Alessandro Magnasco, also known as il Lissandrino, was an Italian late-Baroque painter active mostly in Milan and Genoa. He is best known for stylized, fantastic, often phantasmagoric genre or landscape scenes. Magnasco's distinctive style is characterized by fragmented forms rendered with swift brushstrokes and darting flashes of light.
Born in Genoa to a minor artist, Stefano Magnasco, he apprenticed with Valerio Castello, and finally with Filippo Abbiati (1640–1715) in Milan. Except for 1703–09 (or 1709–11) when working in Florence for the Grand Duke Cosimo III, Magnasco labored in Milan until 1735, when he returned to his native Genoa. Magnasco often collaborated with placing figures in the landscapes of Tavella and the ruins of Clemente Spera in Milan.
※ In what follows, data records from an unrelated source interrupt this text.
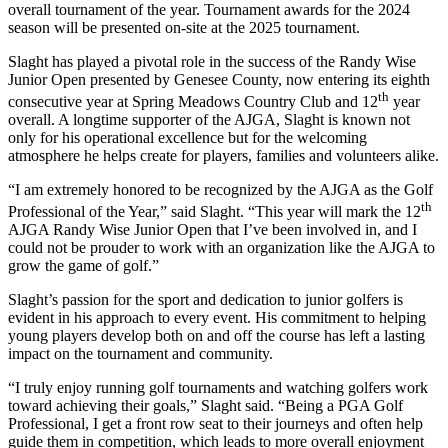
overall tournament of the year. Tournament awards for the 2024
season will be presented on-site at the 2025 tournament.
Slaght has played a pivotal role in the success of the Randy Wise
Junior Open presented by Genesee County, now entering its eighth
th
consecutive year at Spring Meadows Country Club and 12
year
overall. A longtime supporter of the AJGA, Slaght is known not
only for his operational excellence but for the welcoming
atmosphere he helps create for players, families and volunteers alike.
“I am extremely honored to be recognized by the AJGA as the Golf
th
Professional of the Year,” said Slaght. “This year will mark the 12
AJGA Randy Wise Junior Open that I’ve been involved in, and I
could not be prouder to work with an organization like the AJGA to
grow the game of golf.”
Slaght’s passion for the sport and dedication to junior golfers is
evident in his approach to every event. His commitment to helping
young players develop both on and off the course has left a lasting
impact on the tournament and community.
“I truly enjoy running golf tournaments and watching golfers work
toward achieving their goals,” Slaght said. “Being a PGA Golf
Professional, I get a front row seat to their journeys and often help
guide them in competition, which leads to more overall enjoyment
After 1710, Magnasco excelled in producing small, hypochromatic canvases with eerie and gloomy landscapes and ruins, or crowded interiors peopled with small, often lambent and cartoonishly elongated characters. The people in his paintings were often nearly liquefacted beggars dressed in tatters, rendered in flickering, nervous brushstrokes. Often they deal with unusual subjects such as synagogue services, Quaker meetings, robbers' gatherings, catastrophes, and interrogations by the Inquisition. His sentiments regarding these subjects are generally unclear.
A century later he would be described as a "romantic painter: who painted with candid touches, and ingenious expressiveness, little figures in Gothic churches; or in solitude, hermits and monks; or scoundrels assembled in town squares; soldiers in barracks".